Annual report pursuant to Section 13 and 15(d)

Outstanding Warrants

v3.19.1
Outstanding Warrants
12 Months Ended
Dec. 31, 2018
Warrants and Rights Note Disclosure [Abstract]  
Outstanding Warrants
Note 18 - Outstanding Warrants
 
On June 27, 2016, the Company entered into the Ontario Note (refer to Note 7). In consideration of the loan amount, the Ontario Noteholder received a warrant to purchase 100,000 shares of the Company’s common stock at an exercise price of $2.61 (the “Ontario Warrant”). Using the Black-Scholes option pricing model, the fair value of the Ontario Warrant was determined to be $0.1 million. The Ontario Warrant is exercisable at any time through June 27, 2026, in whole or in part. As of December 31, 2018, there are 100,000 shares still available for purchase under the Ontario Warrant.
 
On August 11, 2016, the Company entered into the Anson August Note (refer to Note 7). In consideration of the loan amount, Anson received a warrant to purchase 300,000 shares of the Company’s common stock at an exercise price of $2.61 (the “Anson August Warrant”). Using the Black-Scholes option pricing model, the fair value of the Anson August Warrant was determined to be $0.4 million. The Anson August Warrant is exercisable at any time through August 11, 2026, in whole or in part. As of December 31, 2018, there are 300,000 shares still available for purchase under the Anson August Warrant.
 
On October 24, 2016, the Company entered into the Anson October Note (refer to Note 7). In consideration of the loan amount, Anson received a warrant to purchase 340,000 shares of the Company’s common stock at an exercise price of $2.39 per share (the “Anson October Warrant”). Using the Black-Scholes option price model, the fair value of the Anson October Warrant was determined to be $0.4 million. The Anson October Warrant is exercisable at any time through October 24, 2026, in whole or in part. The Anson October Warrant contains limitations that prevent Anson from acquiring shares of the Company’s common stock upon exercise of the Anson October Warrant that would result in the number of shares beneficially owned by Anson and to exceed 9.99% of the total number of shares of the Company’s common stock then issued and outstanding.

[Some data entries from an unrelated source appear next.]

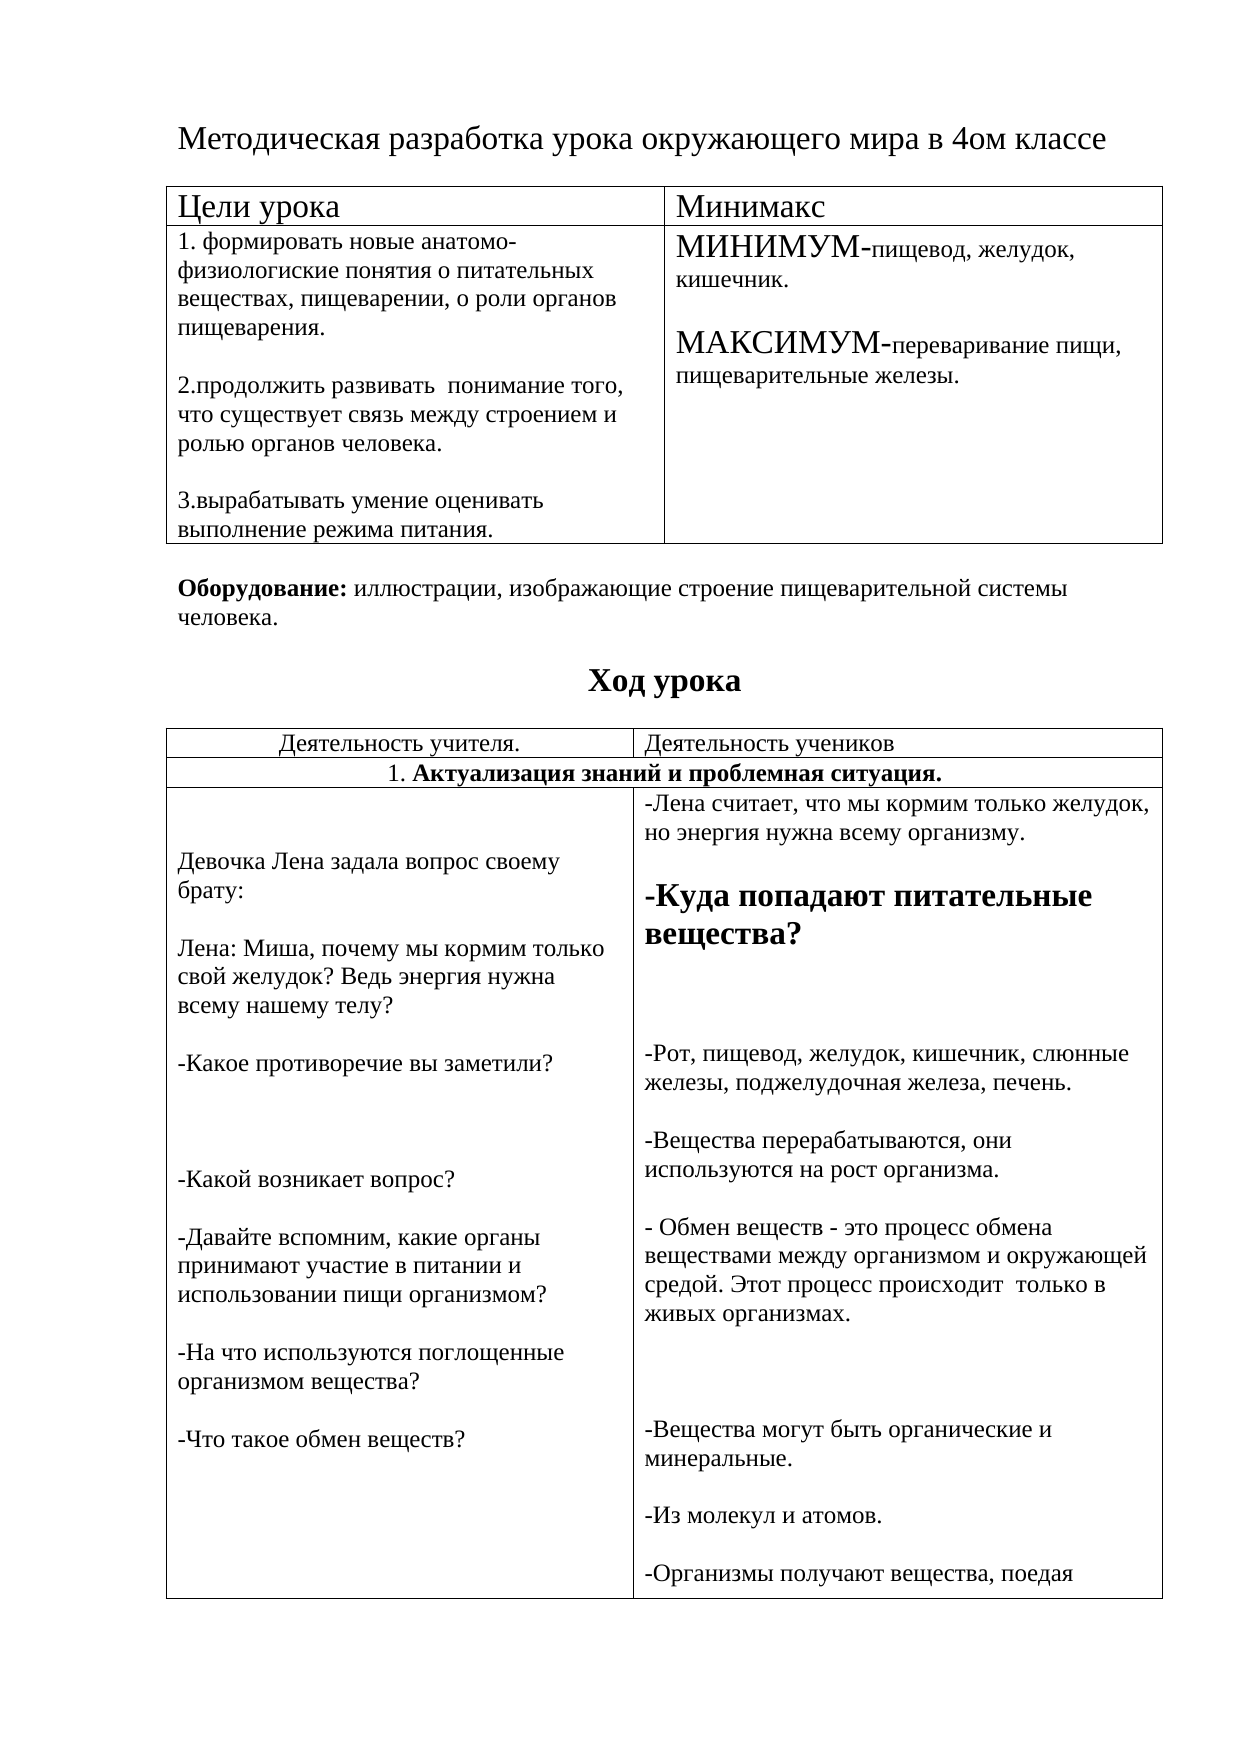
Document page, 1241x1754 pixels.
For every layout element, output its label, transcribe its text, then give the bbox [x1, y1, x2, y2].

table_cell МИНИМУМ-пищевод, желудок, кишечник. МАКСИМУМ-переваривание пищи, пищеварительные железы. [665, 226, 1162, 543]
table_header Деятельность учителя. [167, 729, 633, 757]
table_header Цели урока [167, 187, 664, 225]
table_header Минимакс [665, 187, 1162, 225]
table_header Деятельность учеников [634, 729, 1162, 757]
text Методическая разработка урока окружающего мира в 4ом классе [177, 118, 1152, 156]
text Оборудование: иллюстрации, изображающие строение пищеварительной системы человека. [177, 573, 1152, 631]
table_cell 1. Актуализация знаний и проблемная ситуация. [167, 758, 1162, 787]
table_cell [167, 788, 633, 1598]
table_cell 1. формировать новые анатомо-физиологиские понятия о питательных веществах, пищеварении, о роли органов пищеварения. 2.продолжить развивать понимание того, что существует связь между строением и ролью органов человека. 3.вырабатывать умение оценивать выполнение режима питания. [167, 226, 664, 543]
text Ход урока [177, 660, 1152, 698]
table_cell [634, 788, 1162, 1598]
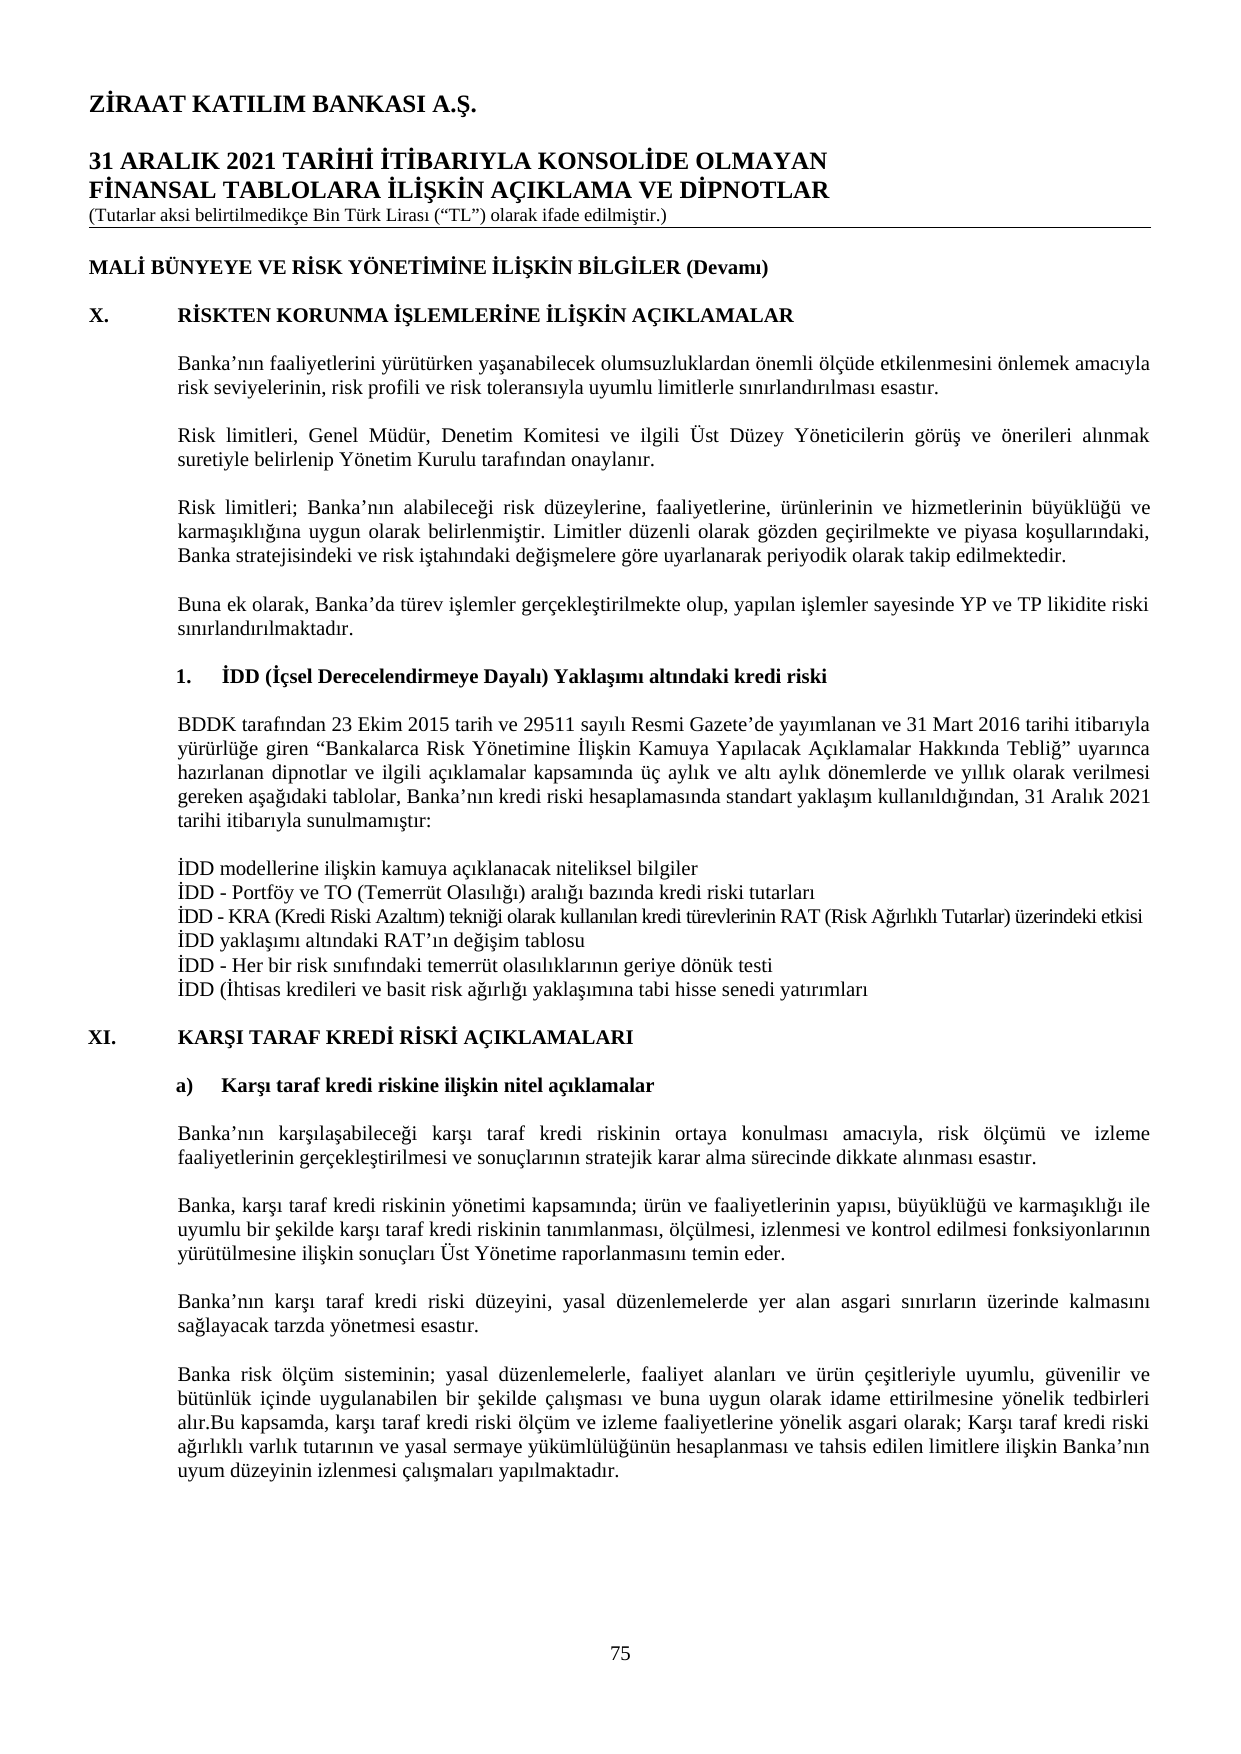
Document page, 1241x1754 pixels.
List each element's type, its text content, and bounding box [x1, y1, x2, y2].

text Risk limitleri, Genel Müdür, Denetim Komitesi ve ilgili Üst Düzey Yöneticilerin görüş ve önerileri alınmak suretiyle belirlenip Yönetim Kurulu tarafından onaylanır. [177, 423, 1152, 471]
text İDD (İhtisas kredileri ve basit risk ağırlığı yaklaşımına tabi hisse senedi yatırımları [177, 977, 1152, 1001]
text İDD yaklaşımı altındaki RAT’ın değişim tablosu [177, 928, 1152, 952]
text İDD - Her bir risk sınıfındaki temerrüt olasılıklarının geriye dönük testi [177, 952, 1152, 977]
text İDD - KRA (Kredi Riski Azaltım) tekniği olarak kullanılan kredi türevlerinin RAT (Risk Ağırlıklı Tutarlar) üzerindeki etkisi [177, 904, 1152, 928]
text Banka risk ölçüm sisteminin; yasal düzenlemelerle, faaliyet alanları ve ürün çeşitleriyle uyumlu, güvenilir ve bütünlük içinde uygulanabilen bir şekilde çalışması ve buna uygun olarak idame ettirilmesine yönelik tedbirleri alır.Bu kapsamda, karşı taraf kredi riski ölçüm ve izleme faaliyetlerine yönelik asgari olarak; Karşı taraf kredi riski ağırlıklı varlık tutarının ve yasal sermaye yükümlülüğünün hesaplanması ve tahsis edilen limitlere ilişkin Banka’nın uyum düzeyinin izlenmesi çalışmaları yapılmaktadır. [177, 1362, 1152, 1482]
text Banka’nın karşı taraf kredi riski düzeyini, yasal düzenlemelerde yer alan asgari sınırların üzerinde kalmasını sağlayacak tarzda yönetmesi esastır. [177, 1289, 1152, 1337]
text MALİ BÜNYEYE VE RİSK YÖNETİMİNE İLİŞKİN BİLGİLER (Devamı) [89, 255, 1152, 279]
list Karşı taraf kredi riskine ilişkin nitel açıklamalar [176, 1073, 1152, 1097]
text Buna ek olarak, Banka’da türev işlemler gerçekleştirilmekte olup, yapılan işlemler sayesinde YP ve TP likidite riski sınırlandırılmaktadır. [177, 592, 1152, 640]
text İDD modellerine ilişkin kamuya açıklanacak niteliksel bilgiler [177, 856, 1152, 880]
text Banka’nın faaliyetlerini yürütürken yaşanabilecek olumsuzluklardan önemli ölçüde etkilenmesini önlemek amacıyla risk seviyelerinin, risk profili ve risk toleransıyla uyumlu limitlerle sınırlandırılması esastır. [177, 351, 1152, 399]
list RİSKTEN KORUNMA İŞLEMLERİNE İLİŞKİN AÇIKLAMALAR [89, 303, 1152, 327]
text 1. İDD (İçsel Derecelendirmeye Dayalı) Yaklaşımı altındaki kredi riski [176, 664, 1152, 688]
text BDDK tarafından 23 Ekim 2015 tarih ve 29511 sayılı Resmi Gazete’de yayımlanan ve 31 Mart 2016 tarihi itibarıyla yürürlüğe giren “Bankalarca Risk Yönetimine İlişkin Kamuya Yapılacak Açıklamalar Hakkında Tebliğ” uyarınca hazırlanan dipnotlar ve ilgili açıklamalar kapsamında üç aylık ve altı aylık dönemlerde ve yıllık olarak verilmesi gereken aşağıdaki tablolar, Banka’nın kredi riski hesaplamasında standart yaklaşım kullanıldığından, 31 Aralık 2021 tarihi itibarıyla sunulmamıştır: [177, 712, 1152, 832]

As of December 31, 2018, there are 340,000 shares still available for purchase under the Anson October Warrant.
 
On November 15, 2017, the Company entered into a Securities Purchase Agreement (refer to Note 17) with certain investors pursuant to which such investors were issued warrants to purchase an aggregate of 875,000 shares of the Company’s common stock at an exercise price of $1.63 per share (the “SPA Warrants”). Each SPA Warrant is exercisable commencing on the sixth month anniversary of the date of issuance and will expire on the fifth anniversary of the date that it became exercisable. Using the Black-Scholes option price model, the fair value of the SPA Warrants was determined to be $0.4 million. During the third quarter of 2018, an investor exercised 750,000 warrants to purchase shares of common stock at an exercise price of $1.63 per share, resulting in proceeds received from the issuance of common stock of approximately $1.2 million. As of December 31, 2018, there are 125,000 shares still available for purchase under the SPA Warrants.
 
The fair values of warrants issued during 2017 were estimated on the date of issuance using the Black-Scholes option pricing model with the following assumptions by year:
 
 
 
2017 Warrants
Expected life, in years
 
 
 5 years  
Risk-free interest rate
 
 
2.04
%
Volatility
 
 
38.1
%
Dividend yield
 
 
0.0
%
 
There were no warrants issued during the year ended December 31, 2018.